I’m scared.” Along with that charged whisper, Jenna threw a hunted look back at Charlie as they gained the dubious security of the shadowy hall and raced down it toward the stairs. Blood and tears mixed on Jenna’s face: she looked ghastly in the dim light. Drops of water splattered the floor in her wake, making it dangerously slippery beneath Charlie’s unaccustomedly high heels. She would have kicked them off if it had been possible, but it wasn’t: the elegant sandals had ankle straps.
Do not fall down.
“He’s going to kill me, I know it. Oh, please don’t let him get me again
.”

At the terror in Jenna’s expression, Charlie felt cold sweat break out on her own brow. “I won’t. I promise. Head up the stairs.”

A sudden loud
thud
from the kitchen—Oh, God, was that the sound of the door being kicked in?—sent Charlie’s heart leaping into her throat.
This has to be a nightmare.
Only it wasn’t. Jenna threw a horror-stricken look back at her.


What was that? Did he just break in?” Her eyes were wild.

Shaking her head—a silent
I don’t know
—while her blood ran cold, Charlie mouthed,
“Go.”

The police—Ken Ewall—help—would be there at any second. Charlie hoped. No, she prayed. But would they be in time? If he was already in the house—she couldn’t finish the thought. Strain her ears though she might, she could hear nothing else from the kitchen over the clatter of her own and Jenna’s harried footsteps and the harsh pant of their combined breathing.

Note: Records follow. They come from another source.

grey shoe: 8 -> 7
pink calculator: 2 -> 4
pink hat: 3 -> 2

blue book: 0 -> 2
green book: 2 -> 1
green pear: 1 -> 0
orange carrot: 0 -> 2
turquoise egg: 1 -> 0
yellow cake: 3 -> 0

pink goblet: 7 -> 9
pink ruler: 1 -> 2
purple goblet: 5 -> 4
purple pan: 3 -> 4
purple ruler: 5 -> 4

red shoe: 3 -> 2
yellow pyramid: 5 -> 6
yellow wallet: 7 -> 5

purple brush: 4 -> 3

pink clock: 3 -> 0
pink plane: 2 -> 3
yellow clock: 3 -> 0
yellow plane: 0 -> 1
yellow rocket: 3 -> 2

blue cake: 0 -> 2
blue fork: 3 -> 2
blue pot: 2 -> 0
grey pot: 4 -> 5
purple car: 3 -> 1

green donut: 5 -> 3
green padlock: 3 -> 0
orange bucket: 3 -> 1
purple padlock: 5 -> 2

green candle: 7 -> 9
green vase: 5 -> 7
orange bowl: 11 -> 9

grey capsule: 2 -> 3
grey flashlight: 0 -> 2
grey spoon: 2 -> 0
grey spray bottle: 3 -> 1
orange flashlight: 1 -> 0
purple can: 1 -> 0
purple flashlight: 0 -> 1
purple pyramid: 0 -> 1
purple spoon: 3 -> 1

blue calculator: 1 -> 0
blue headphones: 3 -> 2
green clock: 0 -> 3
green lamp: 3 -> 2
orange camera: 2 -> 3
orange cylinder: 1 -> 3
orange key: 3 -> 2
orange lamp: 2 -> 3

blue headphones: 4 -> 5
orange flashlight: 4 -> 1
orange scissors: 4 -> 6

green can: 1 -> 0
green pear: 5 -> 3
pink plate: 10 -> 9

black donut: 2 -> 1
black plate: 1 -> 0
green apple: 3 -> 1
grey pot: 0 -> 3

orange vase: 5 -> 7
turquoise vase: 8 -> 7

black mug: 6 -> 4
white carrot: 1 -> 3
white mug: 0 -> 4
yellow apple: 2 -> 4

That very stillness made her stomach cramp. She couldn’t stop herself from looking over her shoulder.

Where is he?

Jenna was on the stairs, clambering up them like she expected to be grabbed from behind at any second. It was a noisy, clumsy progress that no one who was inside the house could possibly miss hearing. Clenching her teeth in an effort to keep a lid on her own fear, Charlie grabbed the newel post, meaning to fly up the stairs in Jenna’s wake. The sudden loud buzz of the doorbell caught her by surprise before she could so much as plant a foot on the steps. Both she and Jenna squeaked and jumped like terrified mice.